Kölker, S., Pawlak, V., Ahlemeyer, B., Okun, J. G., Hörster, F., Mayatepek, E., et al. (2002). NMDA receptor activation and respiratory chain complex V inhibition contribute to neurodegeneration in d-2-hydroxyglutaric aciduria. European Journal of Neuroscience: European Neuroscience Association, 16(1), 21-28. doi:10.1046/j.1460-9568.2002.02055.x.

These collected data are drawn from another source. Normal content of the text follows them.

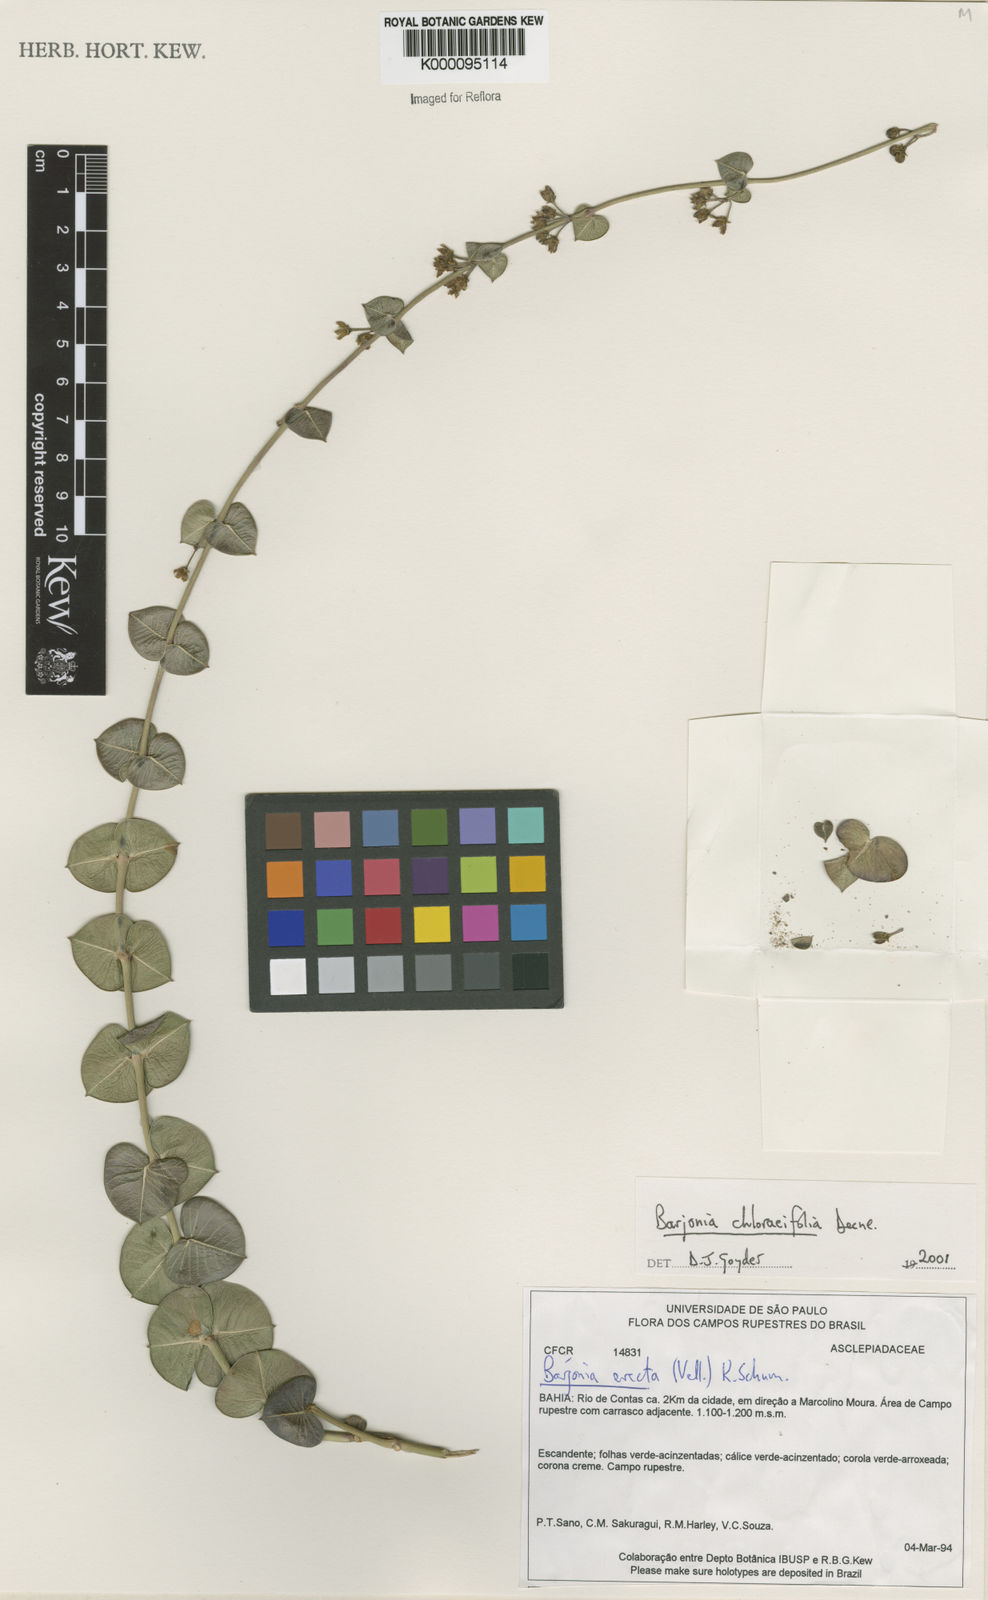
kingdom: Plantae
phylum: Tracheophyta
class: Magnoliopsida
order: Gentianales
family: Apocynaceae
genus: Barjonia
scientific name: Barjonia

Zitierlink: http://hdl.handle.net/11858/00-001M-0000-0029-6A17-C
Zusammenfassung
The inherited neurometabolic disease d-2-hydroxyglutaric aciduria is complicated by progressive neurodegeneration of vulnerable brain regions during infancy and early childhood, frequently presenting with hypotonia, epilepsy and psychomotor retardation. Here, we report that the pathogenetic role of the endogenously accumulating metabolite d-2-hydroxyglutarate (D-2), which is structurally similar to the excitatory amino acid glutamate, is mediated by at least three mechanisms. (i) D-2-induced excitotoxic cell damage in primary neuronal cultures from chick and rat involved N-methyl-d-aspartate (NMDA) receptor activation. Indeed, D-2 activated recombinant NMDA receptors (NR1/NR2A, NR1/NR2B) but not recombinant alpha-amino-3-hydroxy-5-methyl-4-isoxazole (AMPA) receptors in HEK293 cells. (ii) Fluorescence microscopy using fura-2 as a calcium indicator and the oxidant-sensitive dye dihydrorhodamine-123 revealed that D-2 disturbed intracellular calcium homeostasis and elicited the generation of reactive oxygen species. (iii) D-2 reduced complex V (ATP synthase) activity of the mitochondrial respiratory chain, reflecting an impaired energy metabolism due to inhibition of ATP synthesis but without affecting the electron-transferring complexes I–IV. Thus, D-2 stimulates neurodegeneration by mechanisms well-known for glutamate, NMDA or mitochondrial toxins. In conclusion, excitotoxicity contributes to the neuropathology of d-2-hydroxyglutaric aciduria, highlighting new neuroprotective strategies.